═══ Texte fourni
L’instant est un paysage
strié de lavandes
Talus saignés d’échappées d’ocre
sous les racines

L’instant est Guinnevere
mon étrange étrangère, familière
De combien de printemps m’a-t-elle traversée ?
ici rose abricot, et là-bas blanc cerise

6 mars 2021

Page blanche

Je regarde le figuier
il ne frelonne plus
Ses brindilles nues tressaillent
sous le poids-plume des mésanges

Le ciel s’effrite à la fenêtre
Floconfettis

Peut-on se noyer dans son propre silence ?
Je voudrais qu’un rien me traverse

12 janvier 2021

Piano-forte

Je n’ai jamais vu son visage. Je la voyais de trois-quart dos. Elle était à sa fenêtre, menue, penchée sur un piano, ses cheveux blancs roulés en chignon sur la nuque, son cardigan de laine pâle. Je ne me souviens pas de la couleur, rose ou blanc ou bleu peut-être. Couleur layette.
La première fois que je l’ai vue, je revenais du lycée, mon cartable en bandoulière sur l’épaule, il devait être entre dix-sept et dix-huit heures. La musique qu’elle jouait m’était tombée dessus comme une avalanche. Un éboulis de notes. Je m’étais arrêtée pour l’écouter. J’étais surprise, émerveillée. Que pouvait-elle jouer, je n’en sais rien, ignare que j’étais, et suis encore, en matière de musique classique. Bach, Haendel, Chopin, Mozart ? Mon univers à moi, c’était Leonard Cohen et Neil Young. J’étais restée un long moment sur le trottoir, pour le plaisir de l’entendre. Il avait fallu que je m’ébroue, que je rentre chez moi, retrouver mes devoirs à faire, à contre-cœur.
══════
• _Action demandée 1_
D'après le texte fourni, quels deux artistes formaient l'univers musical de la personne qui raconte ?
• _Action demandée 2_
Reproduisez fidèlement le passage du texte fourni qui s'ouvre sur les mots « Je n’ai jamais » et se clôt sur « peut-être. Couleur layette. ».
Les entrées qui suivent ne sont pas nécessaires.
═══ Données étudiées
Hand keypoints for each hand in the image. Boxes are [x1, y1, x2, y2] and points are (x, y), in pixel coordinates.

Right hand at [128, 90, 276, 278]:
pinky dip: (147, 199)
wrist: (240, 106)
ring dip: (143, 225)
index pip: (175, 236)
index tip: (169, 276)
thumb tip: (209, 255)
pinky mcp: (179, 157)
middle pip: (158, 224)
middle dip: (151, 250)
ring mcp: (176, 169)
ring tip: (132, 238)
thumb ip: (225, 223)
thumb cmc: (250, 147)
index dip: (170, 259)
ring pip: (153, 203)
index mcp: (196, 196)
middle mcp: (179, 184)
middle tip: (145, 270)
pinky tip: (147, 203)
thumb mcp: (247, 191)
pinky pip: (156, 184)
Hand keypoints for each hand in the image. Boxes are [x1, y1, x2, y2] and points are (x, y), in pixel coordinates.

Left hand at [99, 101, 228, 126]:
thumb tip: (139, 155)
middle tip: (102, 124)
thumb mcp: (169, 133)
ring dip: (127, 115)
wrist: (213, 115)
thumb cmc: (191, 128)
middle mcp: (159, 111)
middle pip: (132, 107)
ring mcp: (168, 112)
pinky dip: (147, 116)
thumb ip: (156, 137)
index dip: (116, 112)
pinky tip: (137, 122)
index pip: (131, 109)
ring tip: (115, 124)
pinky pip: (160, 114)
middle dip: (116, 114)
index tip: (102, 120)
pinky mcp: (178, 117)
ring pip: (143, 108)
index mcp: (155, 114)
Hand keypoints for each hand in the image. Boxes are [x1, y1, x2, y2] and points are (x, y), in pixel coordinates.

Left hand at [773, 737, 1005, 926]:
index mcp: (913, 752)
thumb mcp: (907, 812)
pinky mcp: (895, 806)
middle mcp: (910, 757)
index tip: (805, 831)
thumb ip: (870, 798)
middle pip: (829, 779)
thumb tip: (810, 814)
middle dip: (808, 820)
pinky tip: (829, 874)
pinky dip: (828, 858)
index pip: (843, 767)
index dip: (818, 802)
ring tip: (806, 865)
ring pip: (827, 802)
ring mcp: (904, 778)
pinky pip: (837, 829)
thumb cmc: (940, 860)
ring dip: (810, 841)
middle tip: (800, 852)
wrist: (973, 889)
══════
• _Réponse attendue 1_
Leonard Cohen et Neil Young.

• _Réponse attendue 2_
Je n’ai jamais vu son visage. Je la voyais de trois-quart dos. Elle était à sa fenêtre, menue, penchée sur un piano, ses cheveux blancs roulés en chignon sur la nuque, son cardigan de laine pâle. Je ne me souviens pas de la couleur, rose ou blanc ou bleu peut-être. Couleur layette.